POR KUKULKAN
POR MÁS que se esfuercen los alquimistas de la opinión pública, hay realidades que no pueden transformarse con un trending topic ni con una granja de bots trabajando horas extra. Y eso parece ser precisamente lo que tiene desesperados a ciertos sectores de la derecha mexicana, que han encontrado en el Mundial de Futbol 2026 la nueva estación de su viacrucis político: cualquier protesta, cualquier inconformidad, cualquier reclamo legítimo se convierte automáticamente en la prueba irrefutable de que México vive al borde del colapso y que el gobierno de Claudia Sheinbaum está a punto de derrumbarse como castillo de naipes.
LA FÓRMULA ya la conocemos. Si la CNTE protesta, no se trata de un conflicto magisterial histórico, sino del síntoma terminal de un país ingobernable. Si las madres buscadoras marchan para exigir verdad y justicia por sus desaparecidos, entonces no es la expresión de un dolor legítimo, sino la evidencia de una supuesta crisis que, según los propagandistas de ocasión, debería avergonzar a México ante los ojos del mundo.
DE PRONTO, los mismos personajes que durante años guardaron un prudente silencio frente a tragedias nacionales hoy se presentan como los más fervientes defensores de los derechos humanos. Los mismos que minimizaron desapariciones, masacres y abusos de autoridad durante los gobiernos neoliberales ahora descubren una sensibilidad extraordinaria por las causas sociales. Qué conmovedor. Casi dan ganas de creerles.
PERO el problema para ellos es que la memoria colectiva sigue funcionando, aunque les incomode. Todavía hay millones de mexicanos que recuerdan perfectamente los tiempos en que las protestas sociales se resolvían con toletes, gases lacrimógenos o simplemente con el silencio institucional. Todavía hay quienes recuerdan Atenco, Ayotzinapa, Tlatlaya y una larga lista de episodios donde la respuesta oficial no fue precisamente el diálogo.
POR ESO resulta curioso observar cómo algunos comentaristas y opinadores profesionales intentan construir la narrativa de un supuesto autoritarismo morenista mientras olvidan convenientemente quiénes fueron los verdaderos especialistas en la materia. Es como ver a un pirómano impartiendo conferencias sobre prevención de incendios. La realidad política que más les duele no es una marcha de maestros ni una manifestación de buscadoras. Lo que verdaderamente los atormenta es que, después de ocho años de oposición, siguen sin poder construir una alternativa política creíble.
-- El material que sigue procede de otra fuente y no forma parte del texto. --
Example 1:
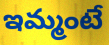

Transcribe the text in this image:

ఇమ్మంటే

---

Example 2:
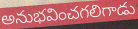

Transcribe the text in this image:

అనుభవించగలిగాడు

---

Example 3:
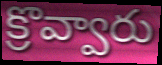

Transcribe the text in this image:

క్రొవ్వారు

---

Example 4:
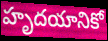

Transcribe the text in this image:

హృదయానికో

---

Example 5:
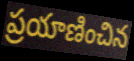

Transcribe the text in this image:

ప్రయాణించిన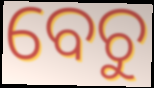
ବେଚୁ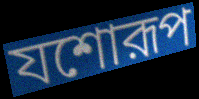
যশোরূপ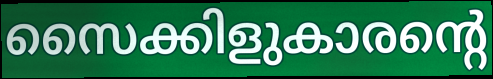
സൈക്കിളുകാരന്റെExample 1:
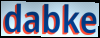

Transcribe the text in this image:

dabke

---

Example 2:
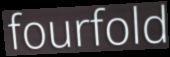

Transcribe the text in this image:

fourfold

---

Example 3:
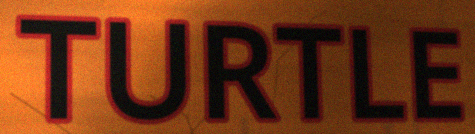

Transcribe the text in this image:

TURTLE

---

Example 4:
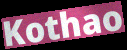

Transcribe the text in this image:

Kothao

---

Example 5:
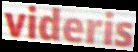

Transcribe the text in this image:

videris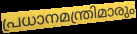
പ്രധാനമന്ത്രിമാരും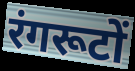
रंगरूटों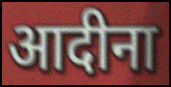
आदीनाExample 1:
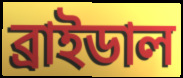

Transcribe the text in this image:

ব্রাইডাল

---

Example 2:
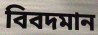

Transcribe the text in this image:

বিবদমান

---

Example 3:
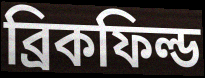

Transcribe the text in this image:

ব্রিকফিল্ড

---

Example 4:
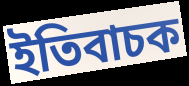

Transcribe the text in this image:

ইতিবাচক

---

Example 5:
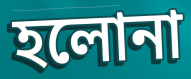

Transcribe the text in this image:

হলোনাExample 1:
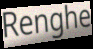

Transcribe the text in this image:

Renghe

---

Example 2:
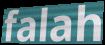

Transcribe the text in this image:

falah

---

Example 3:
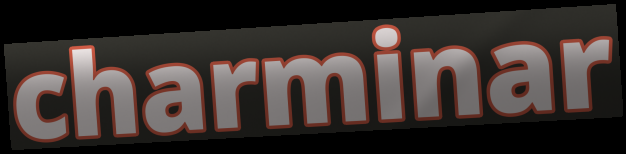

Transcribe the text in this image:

charminar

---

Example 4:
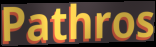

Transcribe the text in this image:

Pathros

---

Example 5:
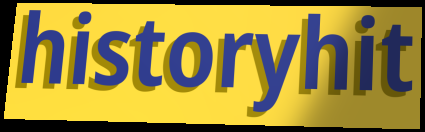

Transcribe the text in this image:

historyhit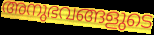
അനുഭവങ്ങളുടെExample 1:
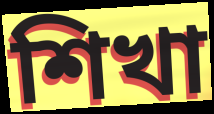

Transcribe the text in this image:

শিখা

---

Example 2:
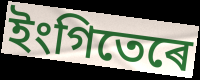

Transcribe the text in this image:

ইংগিতেৰে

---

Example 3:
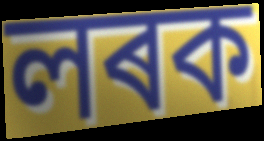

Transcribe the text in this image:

লৰক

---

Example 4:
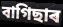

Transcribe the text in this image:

বাগিছাৰ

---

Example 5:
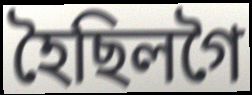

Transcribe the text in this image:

হৈছিলগৈ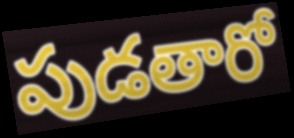
పుడతారో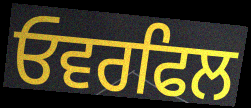
ਓਵਰਫਿਲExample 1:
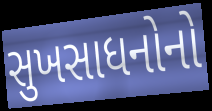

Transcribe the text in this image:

સુખસાધનોનો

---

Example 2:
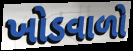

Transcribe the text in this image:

ખોડવાળો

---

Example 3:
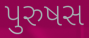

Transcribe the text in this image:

પુરુષસ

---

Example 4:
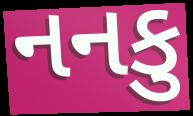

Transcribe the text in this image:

નનકુ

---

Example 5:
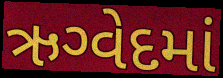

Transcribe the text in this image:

ઋગ્વેદમાં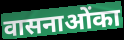
वासनाओंकाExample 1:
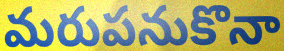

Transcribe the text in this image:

మరుపనుకొనా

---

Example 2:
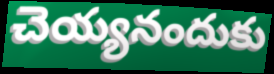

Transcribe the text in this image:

చెయ్యనందుకు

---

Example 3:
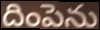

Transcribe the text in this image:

దింపెను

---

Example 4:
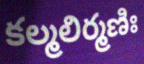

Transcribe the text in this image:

కల్మలిర్మణిః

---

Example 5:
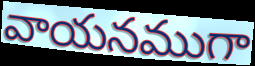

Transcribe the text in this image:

వాయనముగా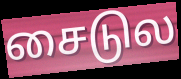
சைடுல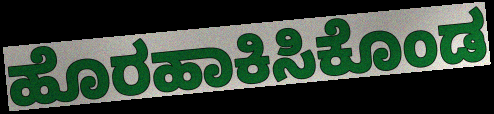
ಹೊರಹಾಕಿಸಿಕೊಂಡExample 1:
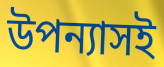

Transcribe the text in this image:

উপন্যাসই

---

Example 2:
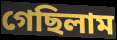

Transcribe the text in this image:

গেছিলাম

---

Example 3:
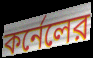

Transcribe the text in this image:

কর্নেলের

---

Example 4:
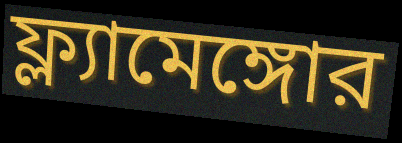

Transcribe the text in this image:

ফ্ল্যামেঙ্গোর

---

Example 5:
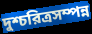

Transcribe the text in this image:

দুশ্চরিত্রসম্পন্নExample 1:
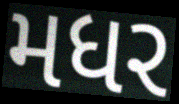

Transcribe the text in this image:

મધર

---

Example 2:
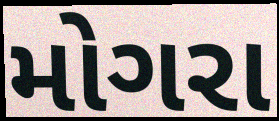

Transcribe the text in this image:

મોગરા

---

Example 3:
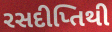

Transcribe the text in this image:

રસદીપ્તિથી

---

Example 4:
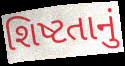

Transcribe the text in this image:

MORENA podrá tener errores, contradicciones y desafíos enormes, pero la oposición tradicional continúa atrapada en un laberinto del que no encuentra salida. No ofrece un proyecto distinto. No presenta una visión de país. No articula una propuesta económica, social o política capaz de entusiasmar a las mayorías. Su principal estrategia sigue siendo apostar al desgaste del gobierno en turno y esperar que el descontento haga el trabajo que ellos no han podido hacer en las urnas.
DE ESA MANERA, cualquier conflicto es recibido como maná del cielo. Cada protesta es magnificada. Cada discrepancia se convierte en crisis nacional. Cada tendencia en redes es presentada como si fuera el inicio de una rebelión popular. Y cuando la realidad no coopera, siempre queda el recurso de fabricar percepciones digitales.
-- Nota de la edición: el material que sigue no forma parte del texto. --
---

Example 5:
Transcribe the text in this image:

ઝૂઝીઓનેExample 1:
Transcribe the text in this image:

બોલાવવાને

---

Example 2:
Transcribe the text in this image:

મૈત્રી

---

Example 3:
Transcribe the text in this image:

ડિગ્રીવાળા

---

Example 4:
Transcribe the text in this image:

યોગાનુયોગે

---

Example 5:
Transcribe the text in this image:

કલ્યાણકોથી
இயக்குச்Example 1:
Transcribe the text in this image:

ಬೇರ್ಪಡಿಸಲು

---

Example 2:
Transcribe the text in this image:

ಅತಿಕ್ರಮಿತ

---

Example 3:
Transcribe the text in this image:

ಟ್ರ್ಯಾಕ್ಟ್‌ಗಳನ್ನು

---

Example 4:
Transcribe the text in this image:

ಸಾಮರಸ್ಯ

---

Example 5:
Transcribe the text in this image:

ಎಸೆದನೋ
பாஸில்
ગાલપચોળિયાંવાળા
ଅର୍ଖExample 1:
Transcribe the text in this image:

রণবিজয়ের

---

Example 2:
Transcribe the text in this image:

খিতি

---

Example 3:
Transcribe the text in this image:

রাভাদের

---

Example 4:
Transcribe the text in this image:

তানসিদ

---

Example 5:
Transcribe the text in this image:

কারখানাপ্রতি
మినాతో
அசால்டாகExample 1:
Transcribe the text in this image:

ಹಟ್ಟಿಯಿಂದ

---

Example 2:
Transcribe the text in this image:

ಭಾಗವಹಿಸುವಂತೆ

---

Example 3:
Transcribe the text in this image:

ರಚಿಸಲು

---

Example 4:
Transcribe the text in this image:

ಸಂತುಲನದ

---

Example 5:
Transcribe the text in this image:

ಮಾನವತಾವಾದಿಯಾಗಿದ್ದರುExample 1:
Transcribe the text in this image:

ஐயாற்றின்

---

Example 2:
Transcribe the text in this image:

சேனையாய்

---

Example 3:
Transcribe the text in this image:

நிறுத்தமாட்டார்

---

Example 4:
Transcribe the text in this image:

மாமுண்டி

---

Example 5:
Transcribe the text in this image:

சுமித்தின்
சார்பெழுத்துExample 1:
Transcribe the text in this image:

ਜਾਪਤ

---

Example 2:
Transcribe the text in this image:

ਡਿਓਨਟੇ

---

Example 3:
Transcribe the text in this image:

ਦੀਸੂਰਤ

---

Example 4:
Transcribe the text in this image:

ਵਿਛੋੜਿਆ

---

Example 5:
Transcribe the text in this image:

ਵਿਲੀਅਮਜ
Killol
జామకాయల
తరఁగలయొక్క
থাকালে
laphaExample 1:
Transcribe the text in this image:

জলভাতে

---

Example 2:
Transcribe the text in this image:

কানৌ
DESDE luego, nadie puede ni debe descalificar las demandas legítimas de los maestros o de los familiares de personas desaparecidas. Son causas serias que merecen atención, diálogo y soluciones. Lo que resulta cuestionable es el intento de ciertos actores políticos y mediáticos por utilizar esos reclamos como combustible para una narrativa catastrofista cuyo objetivo final poco tiene que ver con la justicia social y mucho con la disputa por el poder.
QUIZÁ por eso la campaña permanente de descrédito parece avanzar con más ruido que resultados. Porque fuera de las burbujas digitales y de los estudios de televisión donde algunos comentaristas viven instalados, existe un país real que todavía recuerda quién gobernó durante décadas y cómo lo hizo. Y ese es el detalle que los estrategas de la nostalgia neoliberal siguen sin comprender. Los mexicanos pueden estar inconformes con muchas cosas; pueden exigir mejores resultados y mayores respuestas gubernamentales. Pero una cosa es demandar cambios y otra muy distinta querer regresar a un pasado que la mayoría ya conoce demasiado bien.
MIENTRAS la oposición continúe confundiendo la crítica legítima con la construcción de una alternativa política, seguirá celebrando tendencias efímeras como si fueran victorias históricas. Y así, entre hashtags, escándalos prefabricados y pronósticos apocalípticos que nunca llegan, continuará disputando el campeonato mundial de la desesperación.